SLIM: Style-Linguistics Mismatch Model for Generalized Audio Deepfake Detection
Yi Zhu, Surya Koppisetti, Trang Tran, Gaurav Bharaj
TL;DR
SLIM tackles generalization and explainability gaps in audio deepfake detection by explicitly modelling the style–linguistics mismatch. It uses a two-stage learning framework: Stage 1 performs one-class self-supervised contrastive training on real speech to learn style and linguistics dependencies and generates dependency features, while Stage 2 fuses these features with reduced SSL embeddings to train a binary real/fake classifier. The approach yields strong out-of-domain performance on In-the-wild and MLAAD-EN while remaining competitive in-domain, and provides interpretable indicators of mismatch that help explain model decisions. Importantly, SLIM achieves this without extra labeled data or end-to-end fine-tuning, offering practical benefits for deployment and trust in ADD systems.
Abstract
Audio deepfake detection (ADD) is crucial to combat the misuse of speech synthesized from generative AI models. Existing ADD models suffer from generalization issues, with a large performance discrepancy between in-domain and out-of-domain data. Moreover, the black-box nature of existing models limits their use in real-world scenarios, where explanations are required for model decisions.
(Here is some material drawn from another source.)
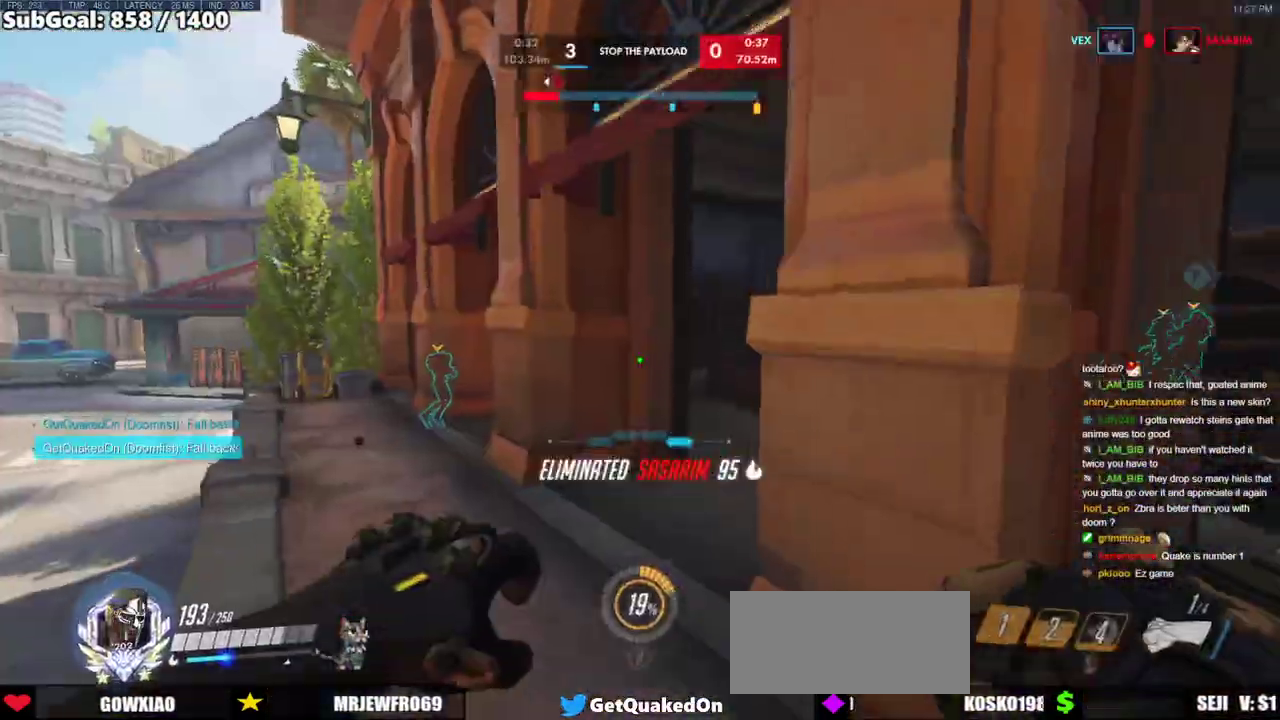
{"keys": ["a", "w"], "mouse": [], "events": [[167, "space", "down"], [300, "space", "up"], [350, "a", "down"]]}
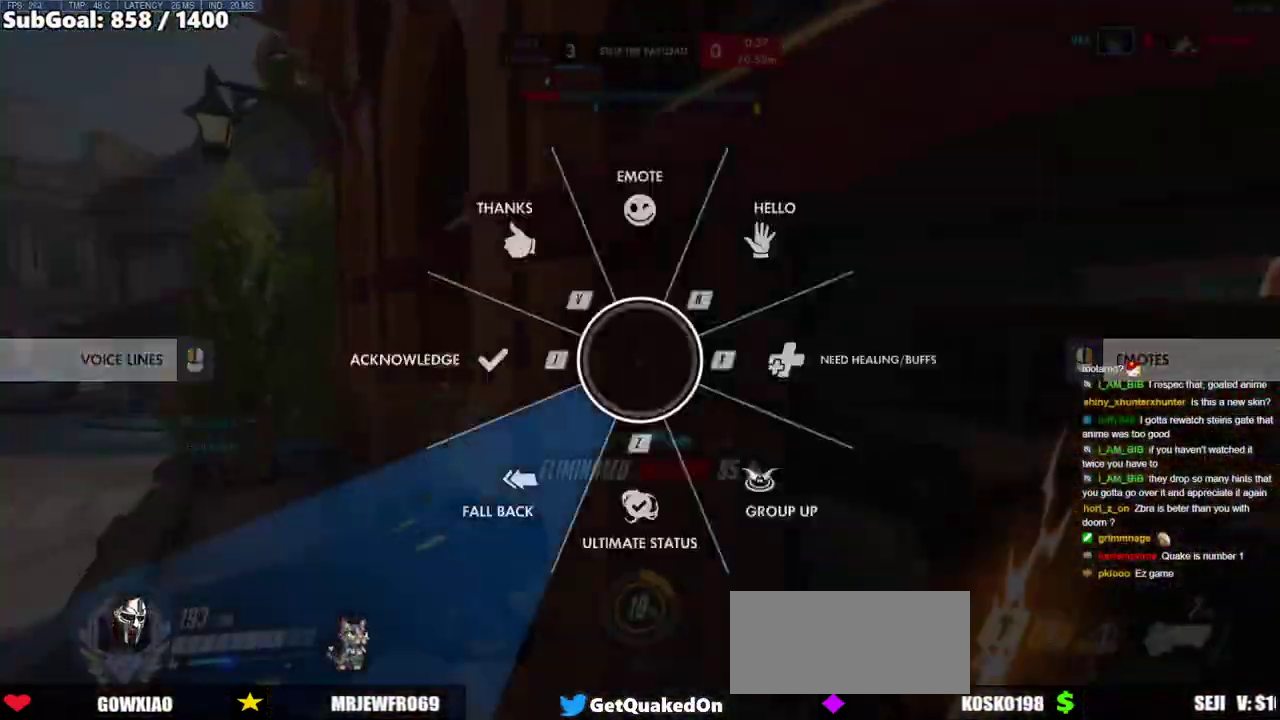
{"keys": ["w"], "mouse": [], "events": [[417, "a", "up"]]}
To alleviate these issues, we introduce a new ADD model that explicitly uses the StyleLInguistics Mismatch (SLIM) in fake speech to separate them from real speech. SLIM first employs self-supervised pretraining on only real samples to learn the style-linguistics dependency in the real class. The learned features are then used in complement with standard pretrained acoustic features (e.g., Wav2vec) to learn a classifier on the real and fake classes. When the feature encoders are frozen, SLIM outperforms benchmark methods on out-of-domain datasets while achieving competitive results on in-domain data. The features learned by SLIM allow us to quantify the (mis)match between style and linguistic content in a sample, hence facilitating an explanation of the model decision.